Aquarium notes

Aquarium started as a prompt from a friend: “the aquarium, our aquarium, stood there”. The “our” in the prompt interested me: not so much the ownership, but more the plurality. I’d been reading The Raven Cycle by Maggie Stiefvater which includes posh boys with an abundance of feelings, while Sebastian’s existed in my head for a long time (his first outing was a flippant but driven playwright in his late twenties in the Luxley Family mod for Baldur’s Gate II), as has the protagonist in various forms.

I was planning to write a piece of short fiction about the characters, but then remembered my forays into Twine a few months back. I would write an interactive story instead!

Spoilers for the game below.

From my earlier experiments, I knew the basics and how to set variables, but suddenly there were all these developments I hadn’t known about. There followed a prolonged period of searching for Twine effects I didn’t know the names of – replace and revise macros, it turned out. While writing, I played Swan Hill and read Laura Michet’s notes, which influenced me to follow Swan Hill’s lead and differentiate replace text and links with colour. I wouldn’t have been able to make Aquarium without standing on the shoulders of others’ work.

I sketched out the basic shape: start –> hub –> exploring aquarium areas –> cafe –> end. (Out of interest, the order I wrote the exploratory sections was rays, sharks, eels, tropical fish.) Different items would be picked up and used in other areas, in different situations. Some items are only accessible or usable under more specific circumstances (the pens, for instance), while others are easier (the scarf is very easy to get). Initially there was a gift shop sequence before the cafe where Sebastian shoplifted some souvenirs, but I decided to make the final sequence quieter and more conversational.

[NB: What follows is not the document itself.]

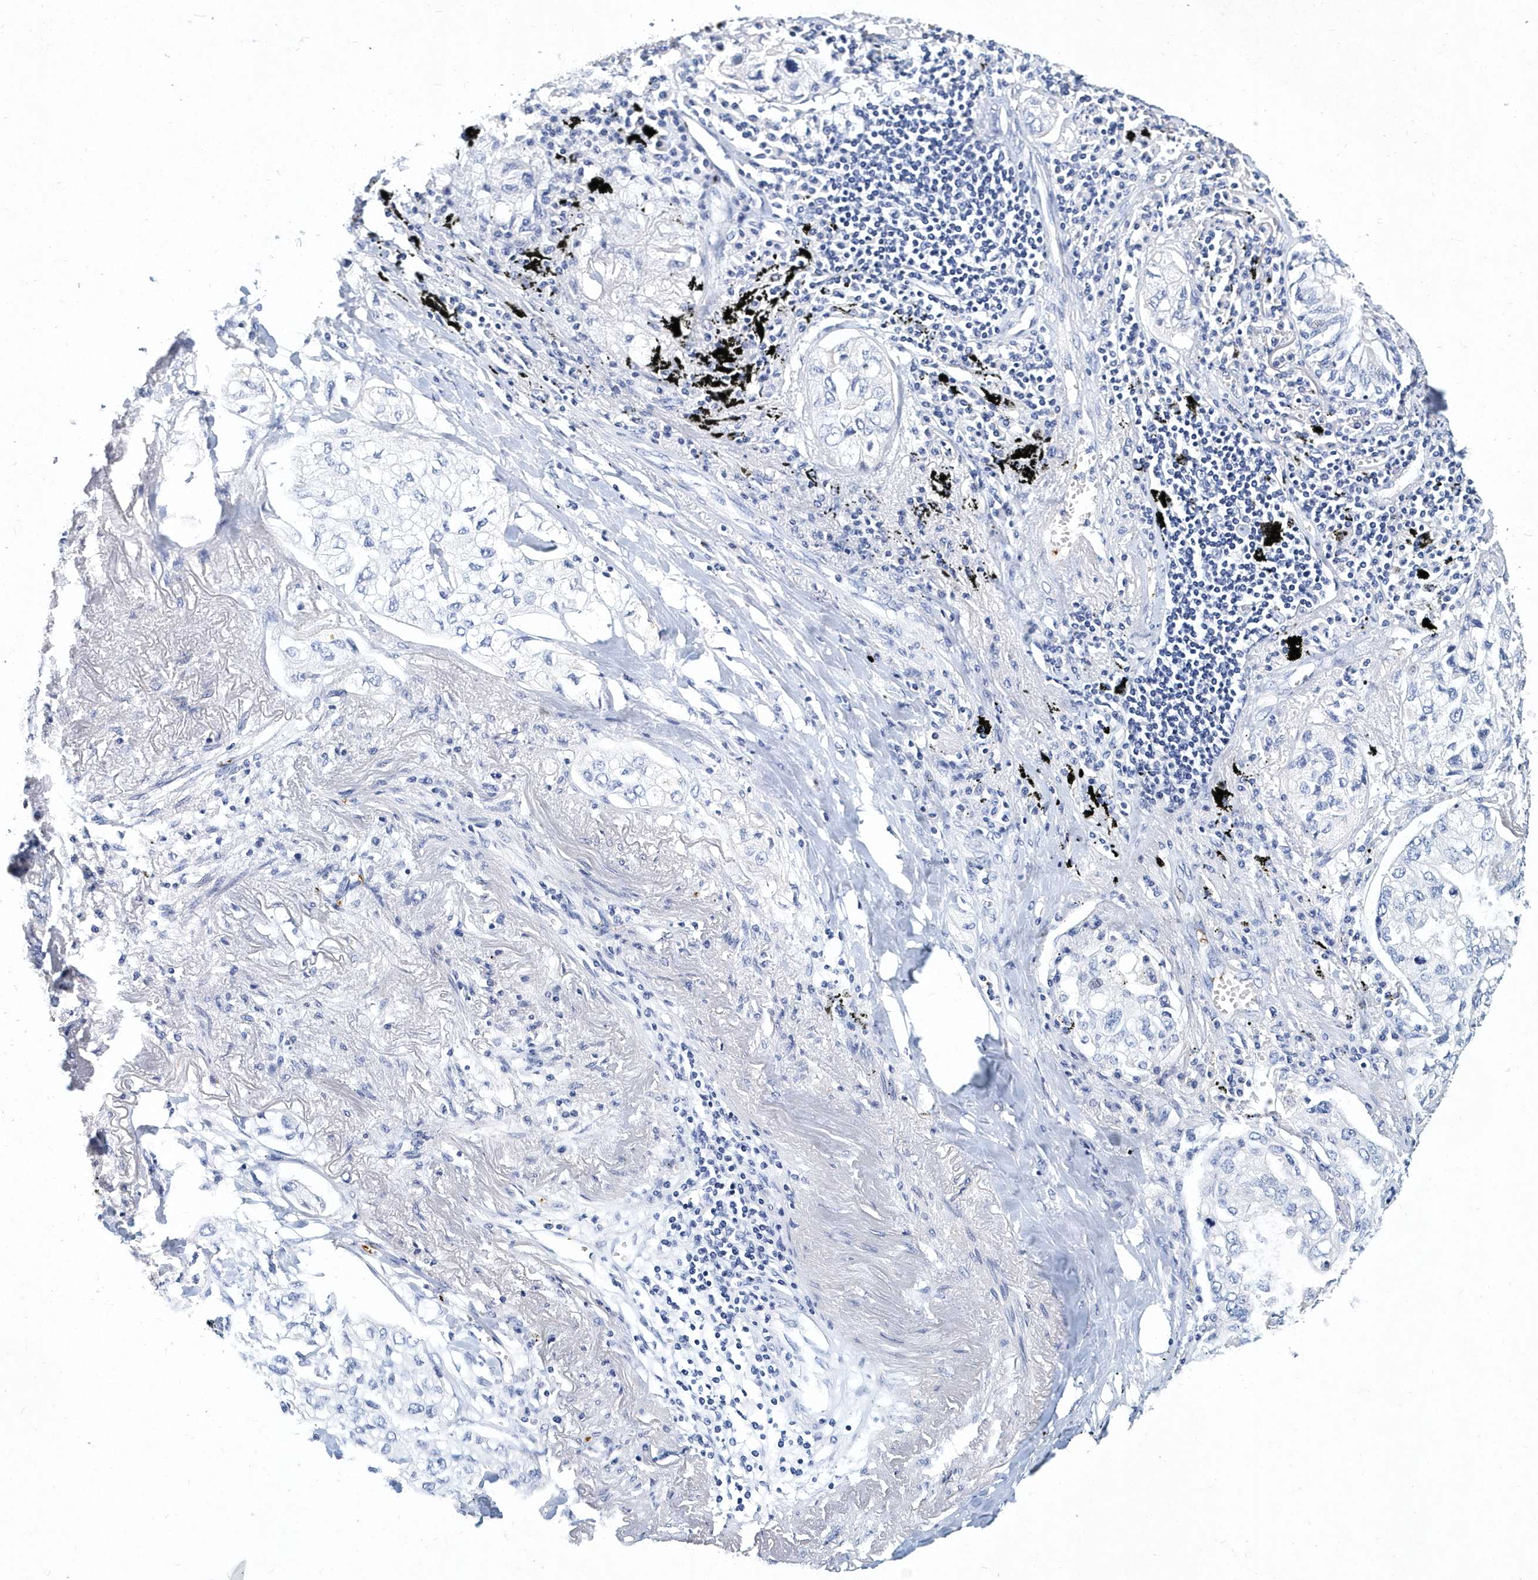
{"staining": {"intensity": "negative", "quantity": "none", "location": "none"}, "tissue": "lung cancer", "cell_type": "Tumor cells", "image_type": "cancer", "snomed": [{"axis": "morphology", "description": "Adenocarcinoma, NOS"}, {"axis": "topography", "description": "Lung"}], "caption": "DAB immunohistochemical staining of lung cancer (adenocarcinoma) shows no significant staining in tumor cells.", "gene": "ITGA2B", "patient": {"sex": "male", "age": 65}}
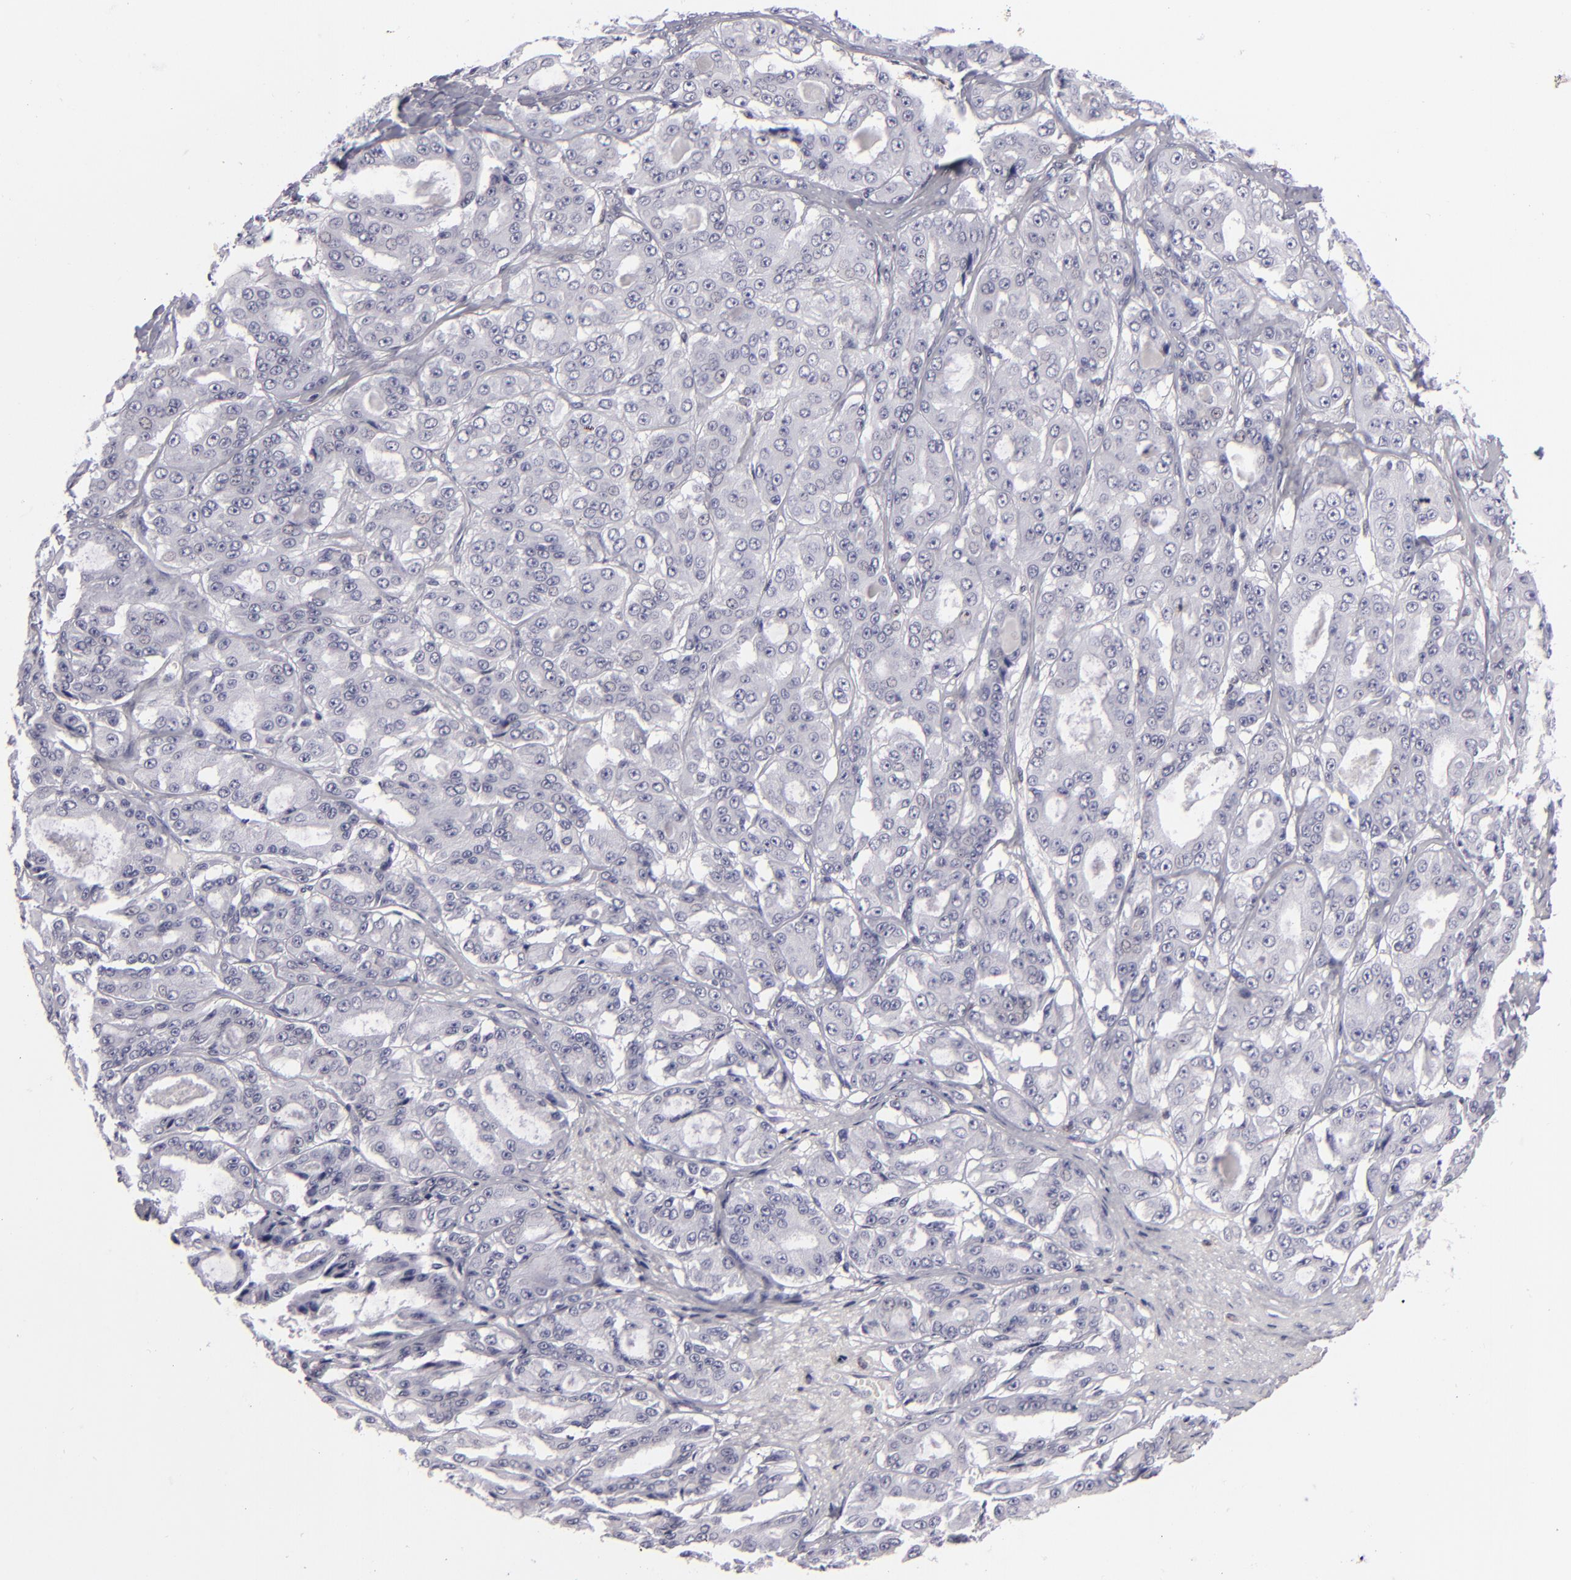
{"staining": {"intensity": "negative", "quantity": "none", "location": "none"}, "tissue": "ovarian cancer", "cell_type": "Tumor cells", "image_type": "cancer", "snomed": [{"axis": "morphology", "description": "Carcinoma, endometroid"}, {"axis": "topography", "description": "Ovary"}], "caption": "This is an immunohistochemistry (IHC) micrograph of endometroid carcinoma (ovarian). There is no positivity in tumor cells.", "gene": "F13A1", "patient": {"sex": "female", "age": 61}}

The most challenging part was sorting out all the threads and possibilities during the cafe section. Thankfully, my experience modding versed me well in nesting endless conditional text. The game tracks a variable called $seblike which runs from negative numbers to 12, and the cafe sequence includes 5 different threads representing how much Sebastian likes the protagonist. It was important that each thread showed something unique, rather than simply more fondness = more content, which meant that for several evenings I ended up staring at walls of conditional text gnashing my teeth and wondering why on earth I’d decided such a thing.

When I played The Walking Dead, I continually volunteered to do the selfless, most stressful thing for him. I hoped that when it all got too much Lee would heft his fireaxe, slump, and just say, “No, I can’t do this. I’m sorry, [NPC].”

In Aquarium the stakes are very different, but I wanted to include that tension between what the player wants and what the character can handle. If Sebastian likes the protagonist enough, a series of dialogue options come up close to the end where the protagonist can open up if zie wishes, and I enjoyed demonstrating that the protagonist may not want to do what zie’s told.

I wrote Aquarium in a month and am immensely proud of having learned to use Twine and put a game together that I’m comfortable sharing with others. My anxiety twitches about sharing my writing, but somehow sharing a game doesn’t worry me so much. After all, it’s meant to be played!